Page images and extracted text
=== Begin Enclosure ===

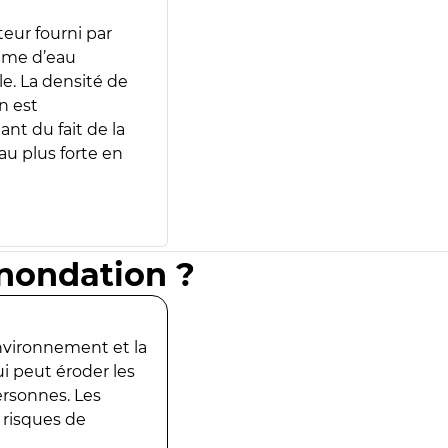
teur fourni par
lume d’eau
e. La densité de
n est
ant du fait de la
u plus forte en
inondation ?
environnement et la
ui peut éroder les
ersonnes. Les
 risques de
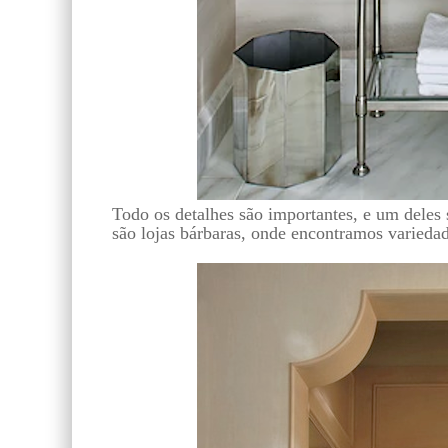
Todo os detalhes são importantes, e um deles
são lojas bárbaras, onde encontramos varieda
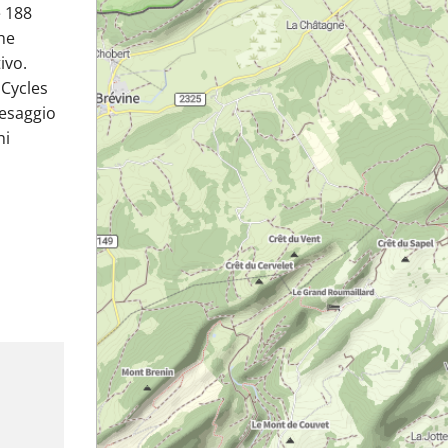
e 188
che
ivo.
 Cycles
aesaggio
hi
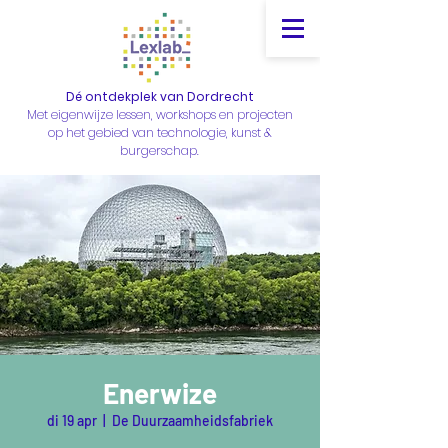
Dé ontdekplek van Dordrecht
Met eigenwijze lessen, workshops en projecten
op het gebied van technologie, kunst &
burgerschap.
Enerwize
di 19 apr
  |  
De Duurzaamheidsfabriek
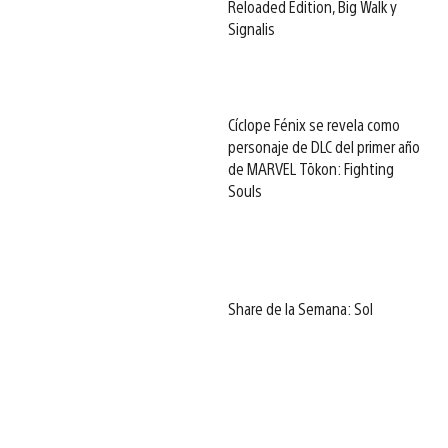
Reloaded Edition, Big Walk y
Signalis
Cíclope Fénix se revela como
personaje de DLC del primer año
de MARVEL Tōkon: Fighting
Souls
Share de la Semana: Sol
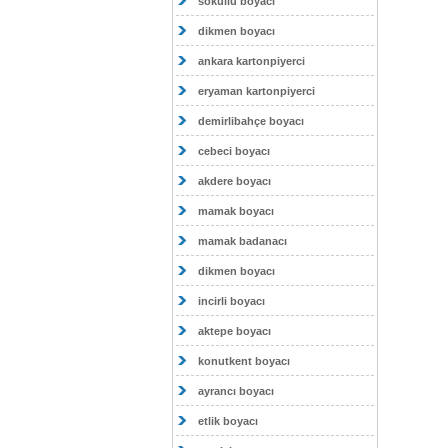
sokullu boyacı
dikmen boyacı
ankara kartonpiyerci
eryaman kartonpiyerci
demirlibahçe boyacı
cebeci boyacı
akdere boyacı
mamak boyacı
mamak badanacı
dikmen boyacı
incirli boyacı
aktepe boyacı
konutkent boyacı
ayrancı boyacı
etlik boyacı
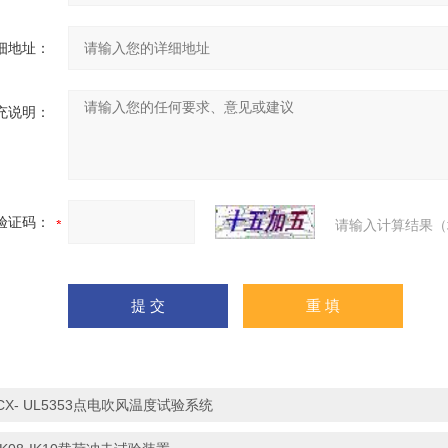
细地址：
充说明：
验证码：
请输入计算结果（
CX- UL5353点电吹风温度试验系统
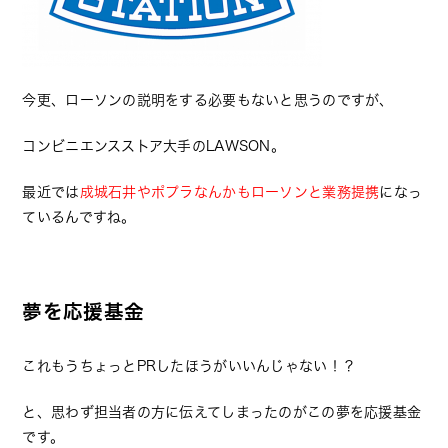
今更、ローソンの説明をする必要もないと思うのですが、
コンビニエンスストア大手のLAWSON。
最近では
成城石井やポプラなんかもローソンと業務提携
になっ
ているんですね。
夢を応援基金
これもうちょっとPRしたほうがいいんじゃない！？
と、思わず担当者の方に伝えてしまったのがこの夢を応援基金
です。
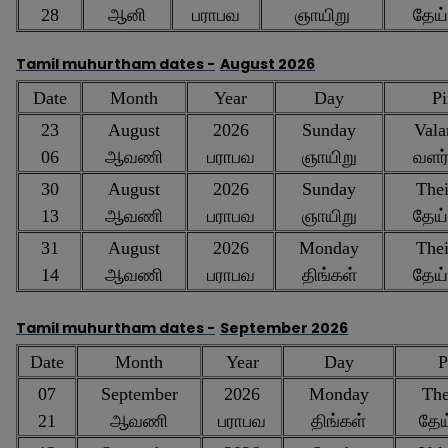
28
ஆனி
பராபவ
ஞாயிறு
தேய
Tamil muhurtham dates -
August 2026
Date
Month
Year
Day
Pi
23
August
2026
Sunday
Vala
06
ஆவணி
பராபவ
ஞாயிறு
வளர
30
August
2026
Sunday
Thei
13
ஆவணி
பராபவ
ஞாயிறு
தேய
31
August
2026
Monday
Thei
14
ஆவணி
பராபவ
திங்கள்
தேய
Tamil muhurtham dates -
September 2026
Date
Month
Year
Day
P
07
September
2026
Monday
The
21
ஆவணி
பராபவ
திங்கள்
தேய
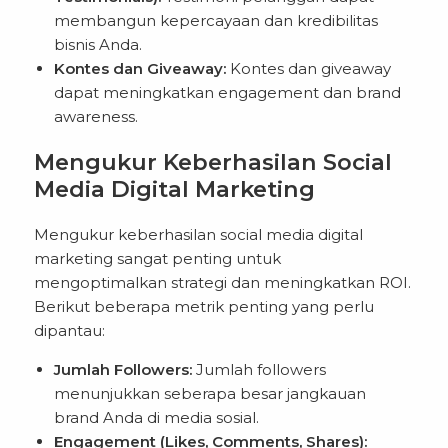
membangun kepercayaan dan kredibilitas
bisnis Anda.
Kontes dan Giveaway:
Kontes dan giveaway
dapat meningkatkan engagement dan brand
awareness.
Mengukur Keberhasilan Social
Media Digital Marketing
Mengukur keberhasilan social media digital
marketing sangat penting untuk
mengoptimalkan strategi dan meningkatkan ROI.
Berikut beberapa metrik penting yang perlu
dipantau:
Jumlah Followers:
Jumlah followers
menunjukkan seberapa besar jangkauan
brand Anda di media sosial.
Engagement (Likes, Comments, Shares):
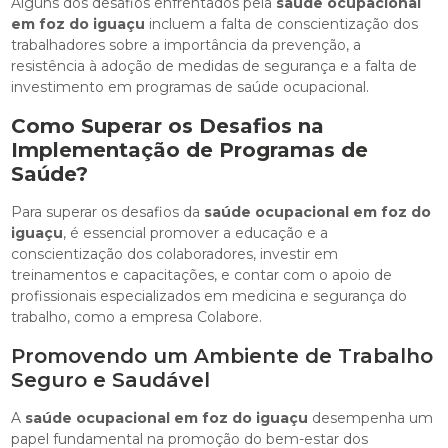
Alguns dos desafios enfrentados pela
saúde ocupacional
em foz do iguaçu
incluem a falta de conscientização dos
trabalhadores sobre a importância da prevenção, a
resistência à adoção de medidas de segurança e a falta de
investimento em programas de saúde ocupacional.
Como Superar os Desafios na
Implementação de Programas de
Saúde?
Para superar os desafios da
saúde ocupacional em foz do
iguaçu
, é essencial promover a educação e a
conscientização dos colaboradores, investir em
treinamentos e capacitações, e contar com o apoio de
profissionais especializados em medicina e segurança do
trabalho, como a empresa Colabore.
Promovendo um Ambiente de Trabalho
Seguro e Saudável
A
saúde ocupacional em foz do iguaçu
desempenha um
papel fundamental na promoção do bem-estar dos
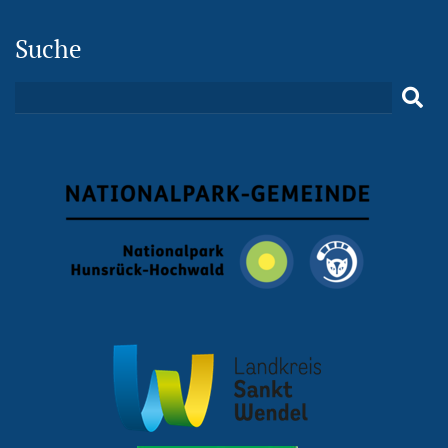
Suche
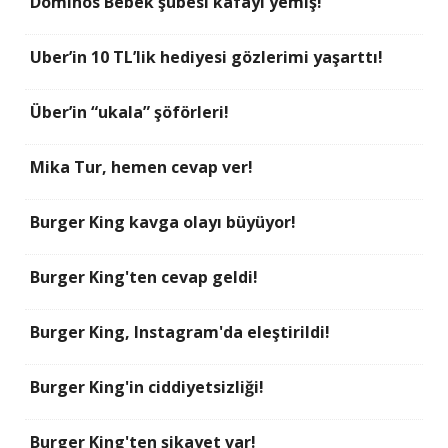
Dominos Bebek şubesi kafayı yemiş!
Uber’in 10 TL’lik hediyesi gözlerimi yaşarttı!
Über’in “ukala” şöförleri!
Mika Tur, hemen cevap ver!
Burger King kavga olayı büyüyor!
Burger King'ten cevap geldi!
Burger King, Instagram'da eleştirildi!
Burger King'in ciddiyetsizliği!
Burger King'ten şikayet var!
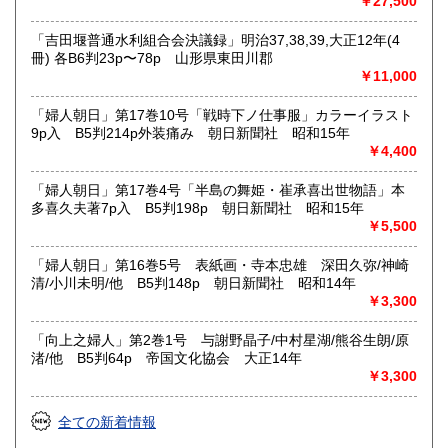
￥27,500
「吉田堰普通水利組合会決議録」明治37,38,39,大正12年(4
冊) 各B6判23p〜78p 山形県東田川郡
￥11,000
「婦人朝日」第17巻10号「戦時下ノ仕事服」カラーイラスト
9p入 B5判214p外装痛み 朝日新聞社 昭和15年
￥4,400
「婦人朝日」第17巻4号「半島の舞姫・崔承喜出世物語」本
多喜久夫著7p入 B5判198p 朝日新聞社 昭和15年
￥5,500
「婦人朝日」第16巻5号 表紙画・寺本忠雄 深田久弥/神崎
清/小川未明/他 B5判148p 朝日新聞社 昭和14年
￥3,300
「向上之婦人」第2巻1号 与謝野晶子/中村星湖/熊谷生朗/原
渚/他 B5判64p 帝国文化協会 大正14年
￥3,300
全ての新着情報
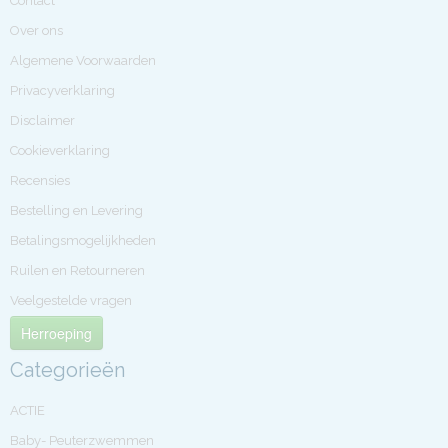
Contact
Over ons
Algemene Voorwaarden
Privacyverklaring
Disclaimer
Cookieverklaring
Recensies
Bestelling en Levering
Betalingsmogelijkheden
Ruilen en Retourneren
Veelgestelde vragen
Herroeping
Categorieën
ACTIE
Baby- Peuterzwemmen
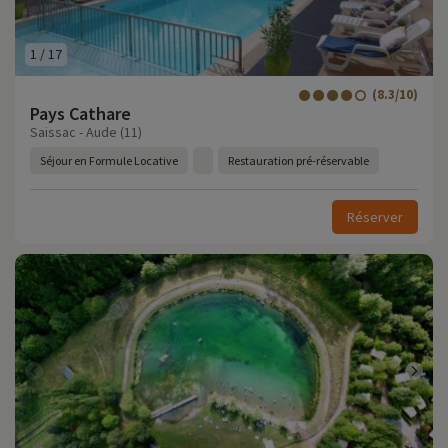
1
/
17
(8.3/10)
Pays Cathare
Saissac - Aude (11)
Séjour en Formule Locative
Restauration pré-réservable
Réserver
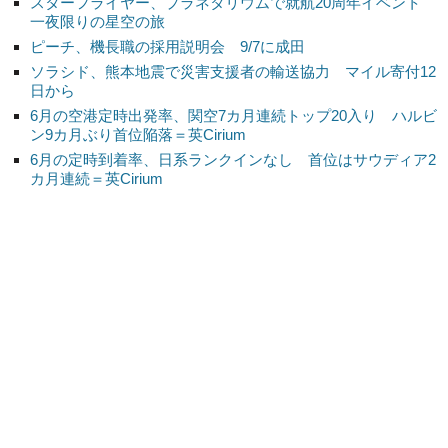
スターフライヤー、プラネタリウムで就航20周年イベント
一夜限りの星空の旅
ピーチ、機長職の採用説明会 9/7に成田
ソラシド、熊本地震で災害支援者の輸送協力 マイル寄付12
日から
6月の空港定時出発率、関空7カ月連続トップ20入り ハルビ
ン9カ月ぶり首位陥落＝英Cirium
6月の定時到着率、日系ランクインなし 首位はサウディア2
カ月連続＝英Cirium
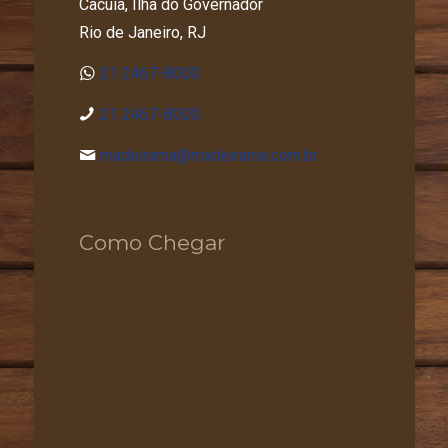
Cacuia, Ilha do Governador
Rio de Janeiro, RJ
21 2467-8000
21 2467-8000
madeirama@madeirama.com.br
Como Chegar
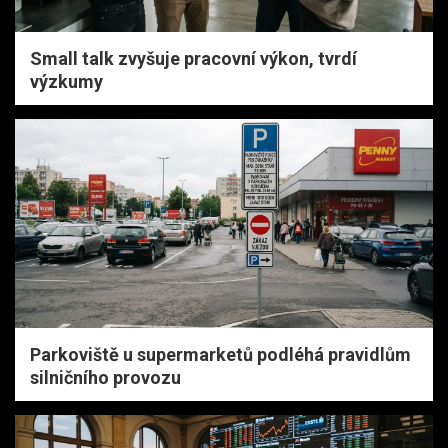
Small talk zvyšuje pracovní výkon, tvrdí
výzkumy
Parkoviště u supermarketů podléhá pravidlům
silničního provozu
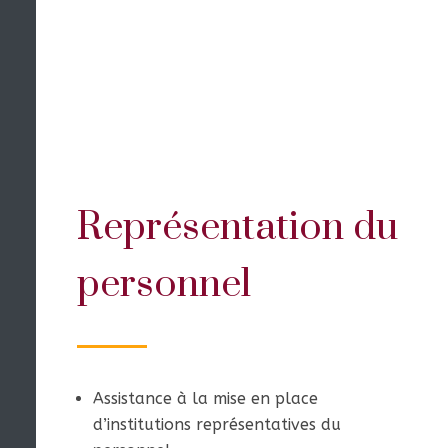
Représentation du
personnel
Assistance à la mise en place
d’institutions représentatives du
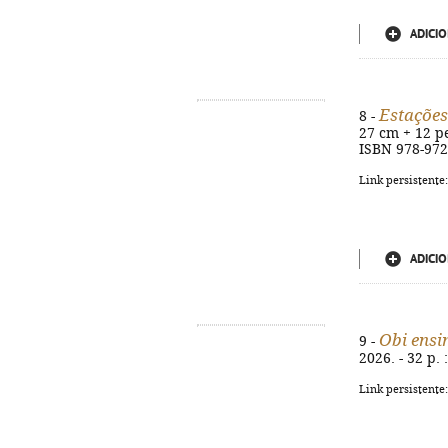
ADICIO
Estações
8 -
27 cm + 12 pe
ISBN 978-972
Link persistente
ADICIO
Obi ensi
9 -
2026. - 32 p. 
Link persistente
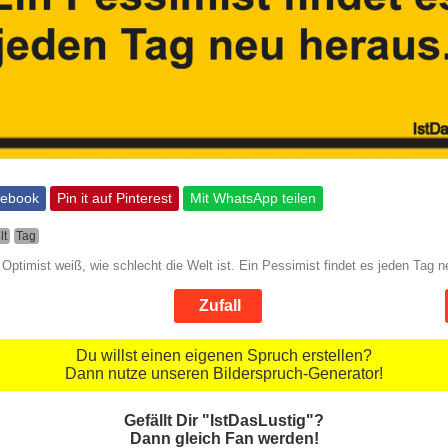
cebook
Pin it auf Pinterest
Mit WhatsApp teilen
lt
Tag
 Optimist weiß, wie schlecht die Welt ist. Ein Pessimist findet es jeden Tag 
Zufall
Du willst einen eigenen Spruch erstellen?
Dann nutze unseren Bilderspruch-Generator!
Gefällt Dir "IstDasLustig"?
Dann gleich Fan werden!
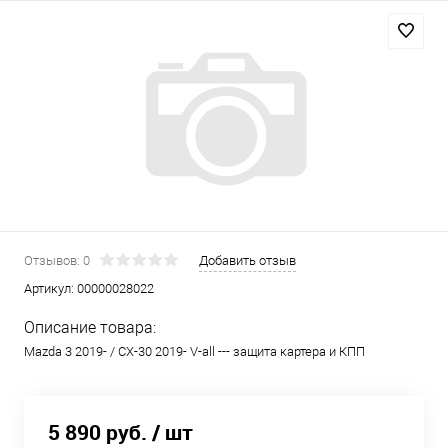
Отзывов: 0
Добавить отзыв
Артикул:
00000028022
Описание товара:
Mazda 3 2019- / CX-30 2019- V-all --- защита картера и КПП
5 890 руб.
/ шт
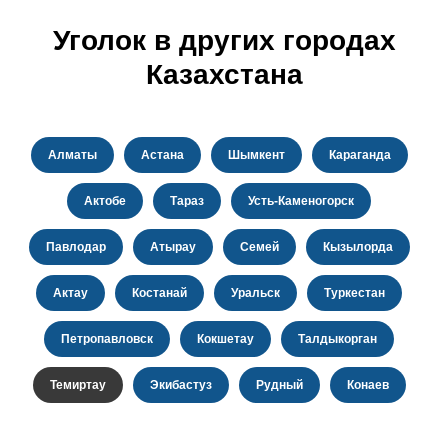
Уголок в других городах
Казахстана
Алматы
Астана
Шымкент
Караганда
Актобе
Тараз
Усть-Каменогорск
Павлодар
Атырау
Семей
Кызылорда
Актау
Костанай
Уральск
Туркестан
Петропавловск
Кокшетау
Талдыкорган
Темиртау
Экибастуз
Рудный
Конаев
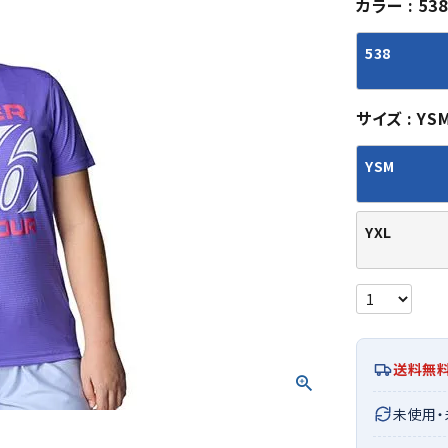
カラー
538
シューズアクセサリー
硬式
ソックス
フットボールサンダル
軟式
Babol
BIKE
B
538
セサリー
at
ER
サッカーウェア
少年
シューズ
バッグ
ジュニアサッカーウェア
ソフ
サイズ
YS
レプリカ商品
野球
メンズランニング
バックパック
ジュニアレプリカ商品
少年
ウイメンズランニング
トートバッグ
YSM
サッカーボール
野球
ジュニアランニング
ショルダーバッグ
CEP
Chaco
C
フットサルボール
ジュ
サッカースパイク
ボディー・ウエストバッグ
tt
pi
YXL
サッカーバッグ
ユニ
ジュニアサッカースパイク
ダッフル・ボストンバッグ
その他アクセサリー
バッ
サッカー・フットサルトレーニン
テニスバッグ
イン
グシューズ
その他バッグ
その
ジュニアサッカー・フットサルト
DESC
FINTA
Fo
レーニングシューズ
バッ
ENTE
e
送料無
野球スパイク・シューズ
メン
少年野球スパイク・シューズ
ソッ
未使用
バスケットボールシューズ
その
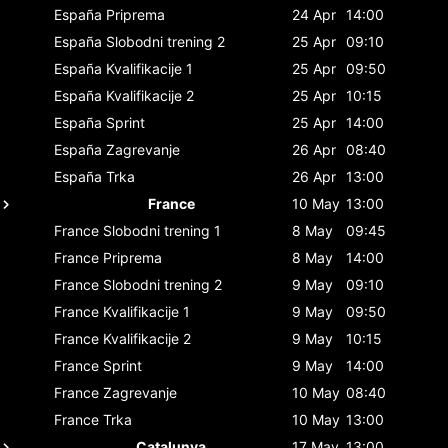
España
Priprema
24 Apr
14:00
España
Slobodni trening 2
25 Apr
09:10
España
Kvalifikacije 1
25 Apr
09:50
España
Kvalifikacije 2
25 Apr
10:15
España
Sprint
25 Apr
14:00
España
Zagrevanje
26 Apr
08:40
España
Trka
26 Apr
13:00
France
10 May
13:00
France
Slobodni trening 1
8 May
09:45
France
Priprema
8 May
14:00
France
Slobodni trening 2
9 May
09:10
France
Kvalifikacije 1
9 May
09:50
France
Kvalifikacije 2
9 May
10:15
France
Sprint
9 May
14:00
France
Zagrevanje
10 May
08:40
France
Trka
10 May
13:00
Catalunya
17 May
13:00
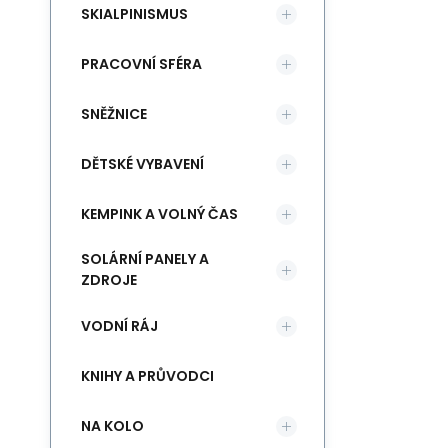
SKIALPINISMUS
PRACOVNÍ SFÉRA
SNĚŽNICE
DĚTSKÉ VYBAVENÍ
KEMPINK A VOLNÝ ČAS
SOLÁRNÍ PANELY A
ZDROJE
VODNÍ RÁJ
KNIHY A PRŮVODCI
NA KOLO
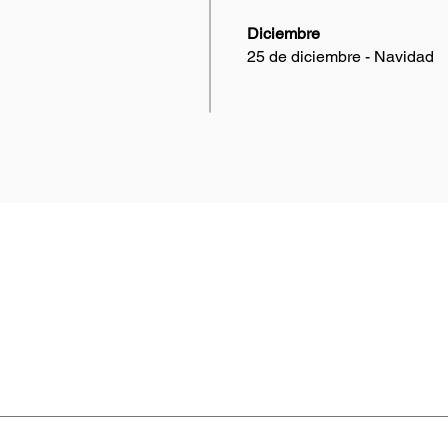
Diciembre
25 de diciembre - Navidad
SITIOS
AMPA
Academia Técnica CADCO
Patroci
mpresa
Webinars
ímicos
Programas
Sobre n
terias primas
Eventos
Contact
Biblioteca
ntacto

=== End Enclosure ===

In the records above, how many lines hold "朝日新聞社"? Only the number is wanted.

3